Los muebles eran oscuros, de una madera pesada de grano negro, y en las paredes colgaban cabezas de animales: un tigre, un antílope y un leopardo. Un gran escritorio de caoba se hallaba en el centro de la sala, con pilas de papel pulcramente ordenadas y sujetas por pesadas ruedas dentadas de cobre. En una de las esquinas se hallaba un globo terrestre en una base de latón donde se leía: ¡GLOBO DEL MUNDO DE WYLD, CON LOS ÚLTIMOS DESCUBRIMIENTOS!, donde las tierras bajo el dominio del Imperio británico destacaban en un rojo rosado. A Charlotte siempre le resultaba extraño examinar los globos mundanos. Su mundo no tenía la misma forma que el que ella conocía.

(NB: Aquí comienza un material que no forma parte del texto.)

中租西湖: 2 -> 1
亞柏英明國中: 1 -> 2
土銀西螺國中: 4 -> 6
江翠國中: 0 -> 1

Tras el escritorio se hallaba un hombre sentado, que se puso en pie al entrar ellos. Era pequeño y de aspecto enérgico, de mediana edad, con el cabello elegantemente encanecido en las largas patillas. Sus ojos eran de un gris muy, muy claro; su expresión, agradable. A pesar de su ropa elegante y cara, era fácil imaginárselo en la cubierta de un barco, mirando fijamente en la distancia.

—Buenas tardes —dijo—. Walker me ha dado a entender que están buscando al señor Nathaniel Gray.

—Sí —contestó Henry, sorprendiendo a Charlotte. Henry pocas veces, si lo había hecho alguna vez, tomaba la iniciativa en una conversación con desconocidos. Se preguntó si tendría algo que ver con el intrincado plano que había sobre el escritorio. Henry lo miraba con la misma ansia que si fuera comida—. Somos primos, ¿sabe?

—Le agradecemos que nos conceda este momento para hablar con usted, señor Mortmain —se apresuró a añadir Charlotte—. Sabemos que sólo era uno de sus empleados, entre docenas…

—Cientos —repuso Mortmain. Tenía una agradable voz de barítono, que en ese momento parecía divertida—. Es cierto que no puedo seguirles la pista a todos. Pero recuerdo al señor Gray. Aunque debo decir que si alguna vez mencionó tener primos que fueran cazadores de sombras, no puedo decir que lo recuerde.